The difference here is that those small models are impressive, but not super useful. Deepseek 4 is impressively cheap for the intelligence, but not reliable enough to daily drive unless your time has low value.

GLM passes a meaningful threshold of reliability/utility that puts it in a different category for real work. Just like Opus really took off after passing a threshold with 4.5. It's the first open model to do that.

Qwen3.6-27b is surprisingly good for tasks that need modifying an existing repo by analogy with the existing code. For example, you have an existing CRUD app and want to add a new domain model and expose it via the API. Qwen3.6 analyzes how things are done in the project and usually makes it work flawlessly in one shot, and the code is what you expected more-less. Qwen3.6 only struggles with non-trivial code or when you bootstrap a project from scratch (due to the lack of world knowledge, it's a small model after all). But how often do you write non-trivial code or projects from scratch?

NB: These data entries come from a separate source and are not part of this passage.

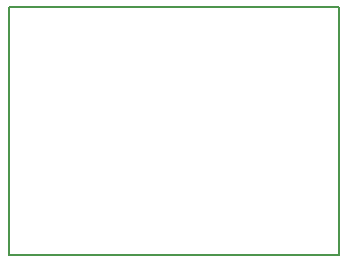
<source format=gko>
G04 #@! TF.GenerationSoftware,KiCad,Pcbnew,5.0.1*
G04 #@! TF.CreationDate,2018-12-27T15:20:24+01:00*
G04 #@! TF.ProjectId,DiscreteWilkinsonSplitter,446973637265746557696C6B696E736F,rev?*
G04 #@! TF.SameCoordinates,Original*
G04 #@! TF.FileFunction,Profile,NP*
%FSLAX46Y46*%
G04 Gerber Fmt 4.6, Leading zero omitted, Abs format (unit mm)*
G04 Created by KiCad (PCBNEW 5.0.1) date Do 27 Dez 2018 15:20:24 CET*
%MOMM*%
%LPD*%
G01*
G04 APERTURE LIST*
%ADD10C,0.150000*%
G04 APERTURE END LIST*
D10*
X120015000Y-97155000D02*
X120015000Y-76200000D01*
X147955000Y-97155000D02*
X120015000Y-97155000D01*
X147955000Y-76200000D02*
X147955000Y-97155000D01*
X120015000Y-76200000D02*
X147955000Y-76200000D01*
M02*

</source>
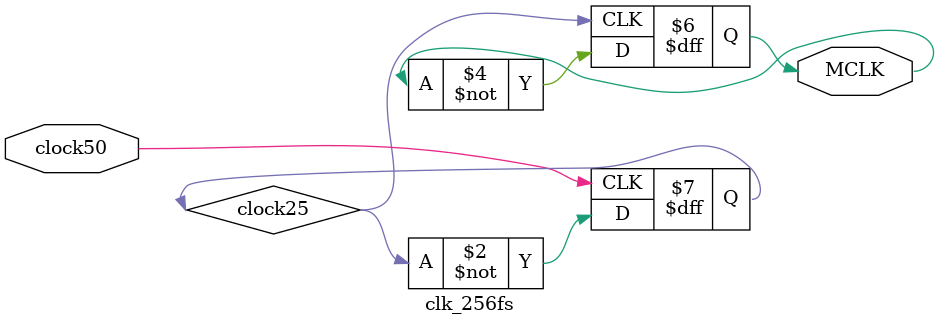
<source format=v>
module clk_256fs(MCLK, clock50);
	// 12.5Mhz ~= 12.288Mhz
	output MCLK;
	input clock50;
	reg clock25, MCLK;
	
	initial begin clock25 = 0; MCLK = 0; end
	always @(posedge clock50) clock25 = ~clock25;
	always @(posedge clock25) MCLK = ~MCLK;
endmodule
</source>
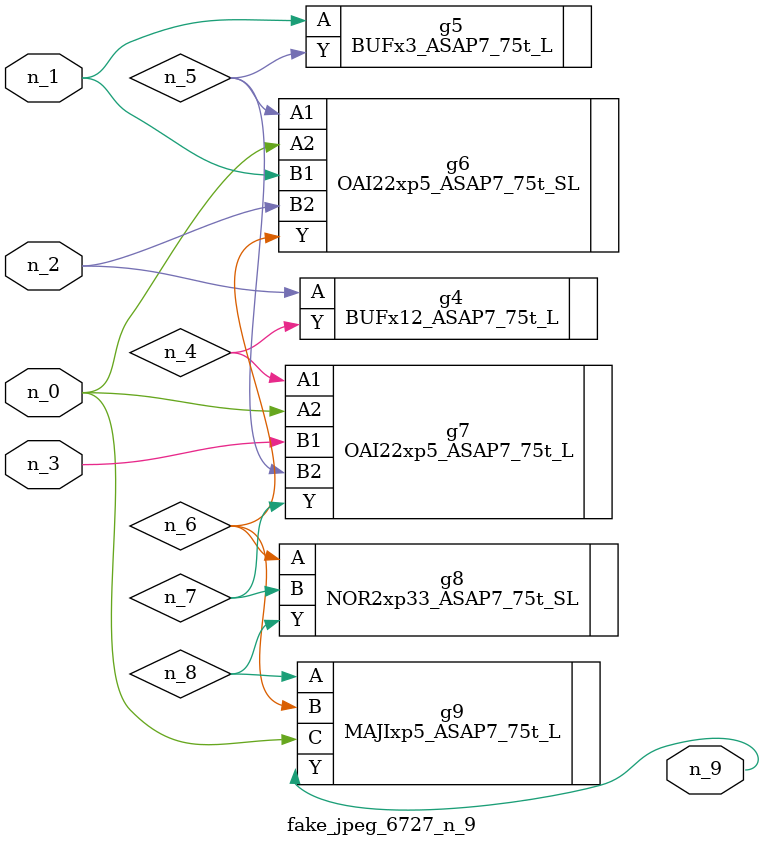
<source format=v>
module fake_jpeg_6727_n_9 (n_0, n_3, n_2, n_1, n_9);

input n_0;
input n_3;
input n_2;
input n_1;

output n_9;

wire n_4;
wire n_8;
wire n_6;
wire n_5;
wire n_7;

BUFx12_ASAP7_75t_L g4 ( 
.A(n_2),
.Y(n_4)
);

BUFx3_ASAP7_75t_L g5 ( 
.A(n_1),
.Y(n_5)
);

OAI22xp5_ASAP7_75t_SL g6 ( 
.A1(n_5),
.A2(n_0),
.B1(n_1),
.B2(n_2),
.Y(n_6)
);

NOR2xp33_ASAP7_75t_SL g8 ( 
.A(n_6),
.B(n_7),
.Y(n_8)
);

OAI22xp5_ASAP7_75t_L g7 ( 
.A1(n_4),
.A2(n_0),
.B1(n_3),
.B2(n_5),
.Y(n_7)
);

MAJIxp5_ASAP7_75t_L g9 ( 
.A(n_8),
.B(n_6),
.C(n_0),
.Y(n_9)
);


endmodule
</source>
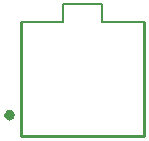
<source format=gbo>
G04*
G04 #@! TF.GenerationSoftware,Altium Limited,Altium Designer,22.1.2 (22)*
G04*
G04 Layer_Color=32896*
%FSLAX25Y25*%
%MOIN*%
G70*
G04*
G04 #@! TF.SameCoordinates,382241DD-9174-41C4-80FE-42B68BCE7A43*
G04*
G04*
G04 #@! TF.FilePolarity,Positive*
G04*
G01*
G75*
%ADD10C,0.01000*%
%ADD17C,0.02362*%
%ADD18C,0.00787*%
D10*
X184063Y89425D02*
Y127425D01*
X225063Y89425D02*
Y127425D01*
X184063Y89425D02*
X225063D01*
D17*
X180770Y96425D02*
G03*
X180770Y96425I-707J0D01*
G01*
D18*
X184063Y127425D02*
X198063D01*
Y133425D01*
X211063D01*
Y127425D02*
Y133425D01*
Y127425D02*
X225063D01*
M02*

</source>
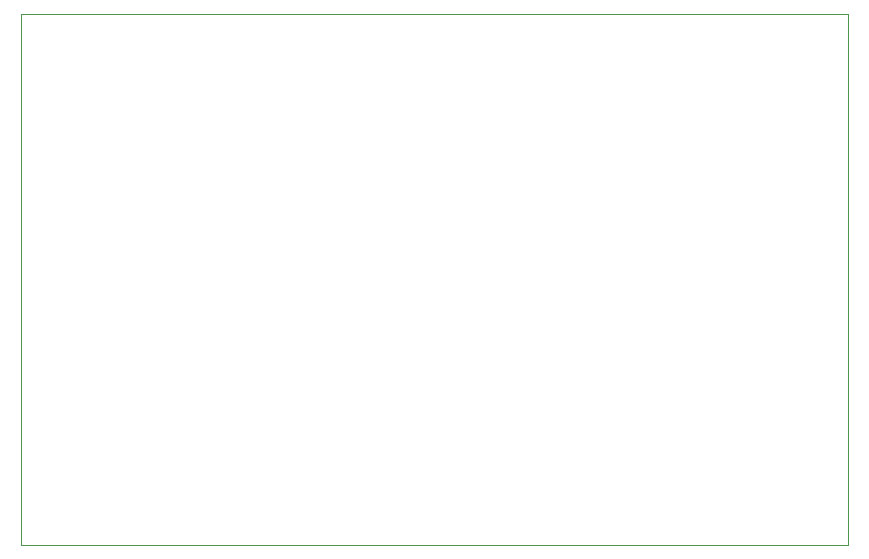
<source format=gbr>
%TF.GenerationSoftware,KiCad,Pcbnew,9.0.2-2.fc42*%
%TF.CreationDate,2025-05-29T14:11:18+08:00*%
%TF.ProjectId,civ2bcd,63697632-6263-4642-9e6b-696361645f70,rev?*%
%TF.SameCoordinates,Original*%
%TF.FileFunction,Profile,NP*%
%FSLAX46Y46*%
G04 Gerber Fmt 4.6, Leading zero omitted, Abs format (unit mm)*
G04 Created by KiCad (PCBNEW 9.0.2-2.fc42) date 2025-05-29 14:11:18*
%MOMM*%
%LPD*%
G01*
G04 APERTURE LIST*
%TA.AperFunction,Profile*%
%ADD10C,0.050000*%
%TD*%
G04 APERTURE END LIST*
D10*
X134000000Y-56830000D02*
X204000000Y-56830000D01*
X204000000Y-101830000D01*
X134000000Y-101830000D01*
X134000000Y-56830000D01*
M02*

</source>
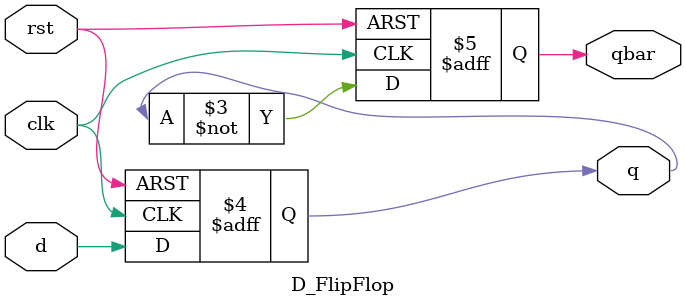
<source format=v>
module D_FlipFlop(input d,clk,rst, 
                    output reg q,qbar); 
always @(posedge clk , posedge rst) 
begin
 if(rst==1'b1)
 begin
  q <= 1'b0;
  qbar <= 1'b1;
  end
 else
 begin
  q <= d;
  qbar <= ~q; 
  end
end 
endmodule

</source>
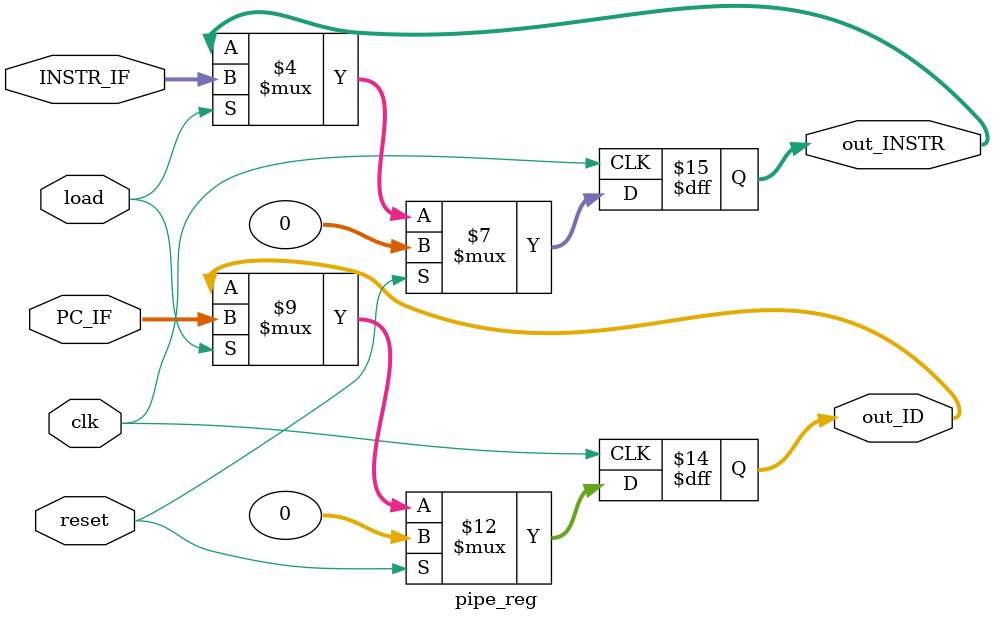
<source format=v>
`timescale 1ns / 1ps

module pipe_reg(input clk,  input reset, input load, input [31:0] PC_IF, INSTR_IF, 
                output reg [31:0] out_ID, out_INSTR
    );
    
    always@(posedge clk) begin
        if (reset == 1) begin
            out_ID = 0;
            out_INSTR = 0;
        end
        else if (load == 1) begin
            out_ID <= PC_IF;
            out_INSTR <= INSTR_IF;
        end
    end
endmodule

</source>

I once gave Sonnet 4.6 and Qwen 3.6 the same real-world task to compare: "extend the existing code with this new requirement". Qwen3.6-27b perfectly followed the existing conventions, while Sonnet 4.6 invented its own conventions that were rejected during CR by another dev (i.e. he basically chose Qwen3.6's output in a blind test). Qwen3.6-27b, run locally, also managed to finish faster on that task (mostly because Sonnet 4.6 made tool calling errors and removed some code by accident, so it spent additional time reverting its errors, and got somewhat confused in the process).

We already have production code running live that was written entirely by Qwen3.6-27b. Although, we plan to move to self-hosting GLM5.2 because it's more versatile.

Qwen models are super useful for those running local.

And there are valid reasons to run local, even if performance (quality and speed) aren't best.